Some common short-lived climate pollutants are black carbon, tropospheric ozone and methane. These substances are pollutants, which trap green house gases but also through their pollutant effect damage human health.
Globally, 88% of the world’s population breathes air that does not meet the World Health Organization’s air quality guidelines. In 2014, WHO estimated 7 million deaths annually are attributable to air pollution. This death rate makes air pollution comparable to tobacco smoking.
Identifying the harmful health effects of short-lived climate pollutants, allows us to propose mitigating solutions, which not only decrease the short-term effect on the health of individuals but also has the added benefit of decreasing carbon dioxide production.
Air quality improvements targeting black carbon are estimated to prevent about 2·4 million deaths annually. Decreased household pollutants with improved lighting and energy generation from renewables would also decrease the black carbon generated from burning solid fossil fuels.
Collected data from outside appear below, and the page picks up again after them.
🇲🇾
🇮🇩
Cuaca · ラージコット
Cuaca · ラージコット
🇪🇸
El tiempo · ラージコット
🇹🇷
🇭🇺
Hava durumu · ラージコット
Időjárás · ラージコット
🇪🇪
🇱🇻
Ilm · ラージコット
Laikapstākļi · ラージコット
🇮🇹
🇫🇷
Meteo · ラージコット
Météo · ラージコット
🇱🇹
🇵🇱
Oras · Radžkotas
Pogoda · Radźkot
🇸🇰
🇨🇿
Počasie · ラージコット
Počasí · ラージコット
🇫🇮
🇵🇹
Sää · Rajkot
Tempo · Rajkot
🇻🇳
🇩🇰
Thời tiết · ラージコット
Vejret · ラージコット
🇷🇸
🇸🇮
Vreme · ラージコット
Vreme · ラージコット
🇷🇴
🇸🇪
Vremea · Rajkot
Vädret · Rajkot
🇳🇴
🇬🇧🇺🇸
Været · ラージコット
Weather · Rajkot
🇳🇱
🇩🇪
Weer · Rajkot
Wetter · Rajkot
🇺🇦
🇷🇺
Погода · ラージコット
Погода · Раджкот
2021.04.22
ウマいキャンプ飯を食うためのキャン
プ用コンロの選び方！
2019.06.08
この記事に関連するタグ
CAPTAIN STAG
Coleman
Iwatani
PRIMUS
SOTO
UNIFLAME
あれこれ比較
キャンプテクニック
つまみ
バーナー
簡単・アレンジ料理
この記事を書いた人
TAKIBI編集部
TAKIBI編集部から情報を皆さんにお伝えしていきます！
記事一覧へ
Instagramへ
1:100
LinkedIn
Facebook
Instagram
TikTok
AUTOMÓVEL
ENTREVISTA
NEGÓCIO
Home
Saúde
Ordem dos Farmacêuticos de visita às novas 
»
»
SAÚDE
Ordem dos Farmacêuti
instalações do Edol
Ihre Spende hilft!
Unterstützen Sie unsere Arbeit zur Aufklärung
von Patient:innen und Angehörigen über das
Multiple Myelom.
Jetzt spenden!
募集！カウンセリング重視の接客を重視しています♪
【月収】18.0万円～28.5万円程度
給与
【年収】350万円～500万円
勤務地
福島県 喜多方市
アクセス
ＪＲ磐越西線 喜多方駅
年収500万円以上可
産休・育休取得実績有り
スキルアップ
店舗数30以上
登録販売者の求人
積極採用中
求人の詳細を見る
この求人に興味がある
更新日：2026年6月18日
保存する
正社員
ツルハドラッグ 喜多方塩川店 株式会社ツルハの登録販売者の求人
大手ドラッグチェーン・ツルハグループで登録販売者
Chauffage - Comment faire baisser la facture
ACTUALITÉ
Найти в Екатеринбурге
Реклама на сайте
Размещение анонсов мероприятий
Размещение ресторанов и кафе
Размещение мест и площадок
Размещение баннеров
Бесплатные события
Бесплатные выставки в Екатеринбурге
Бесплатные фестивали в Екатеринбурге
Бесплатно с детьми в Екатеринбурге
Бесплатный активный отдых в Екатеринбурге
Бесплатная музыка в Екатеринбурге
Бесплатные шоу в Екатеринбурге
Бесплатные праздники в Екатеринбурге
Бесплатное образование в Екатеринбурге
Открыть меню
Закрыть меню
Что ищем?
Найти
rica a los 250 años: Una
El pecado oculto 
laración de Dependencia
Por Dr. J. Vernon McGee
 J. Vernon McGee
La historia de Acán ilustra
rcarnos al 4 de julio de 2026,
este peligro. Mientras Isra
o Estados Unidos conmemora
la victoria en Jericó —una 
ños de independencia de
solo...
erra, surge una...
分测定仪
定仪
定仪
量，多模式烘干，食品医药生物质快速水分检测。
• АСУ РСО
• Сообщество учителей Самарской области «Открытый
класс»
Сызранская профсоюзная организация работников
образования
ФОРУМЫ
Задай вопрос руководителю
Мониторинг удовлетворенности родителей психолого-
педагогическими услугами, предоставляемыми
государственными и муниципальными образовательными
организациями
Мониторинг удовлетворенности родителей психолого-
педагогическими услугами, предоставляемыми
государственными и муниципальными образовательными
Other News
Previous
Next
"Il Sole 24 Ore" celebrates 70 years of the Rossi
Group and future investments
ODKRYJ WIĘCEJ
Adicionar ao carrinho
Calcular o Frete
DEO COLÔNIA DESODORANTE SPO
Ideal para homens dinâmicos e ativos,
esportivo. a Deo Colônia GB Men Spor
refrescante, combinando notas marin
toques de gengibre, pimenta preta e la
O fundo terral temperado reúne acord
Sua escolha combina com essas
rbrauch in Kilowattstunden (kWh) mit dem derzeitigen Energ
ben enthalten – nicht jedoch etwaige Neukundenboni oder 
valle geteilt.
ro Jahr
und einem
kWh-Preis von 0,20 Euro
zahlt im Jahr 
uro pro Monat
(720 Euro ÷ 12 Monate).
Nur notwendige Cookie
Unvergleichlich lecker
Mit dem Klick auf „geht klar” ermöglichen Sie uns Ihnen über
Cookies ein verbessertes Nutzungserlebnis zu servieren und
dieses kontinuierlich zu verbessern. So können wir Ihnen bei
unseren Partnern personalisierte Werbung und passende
Other mitigating actions that will lead to public health improvement:
- Active transportation, increased diesel filters and higher emissions controls all will improve human health and decrease the burden of diseases such as asthma and chronic lung disease.
- Most mitigating actions are relatively simple and would have multiple health benefit spin offs. For example moving to a largely plant based diet, has the added benefit of improving cardiovascular health of our population.
- Decreasing food waste with redistribution of food leads to improved nutrition.
- Waste management systems using landfill gas recovery and improved water management decreases pollution of the air and water.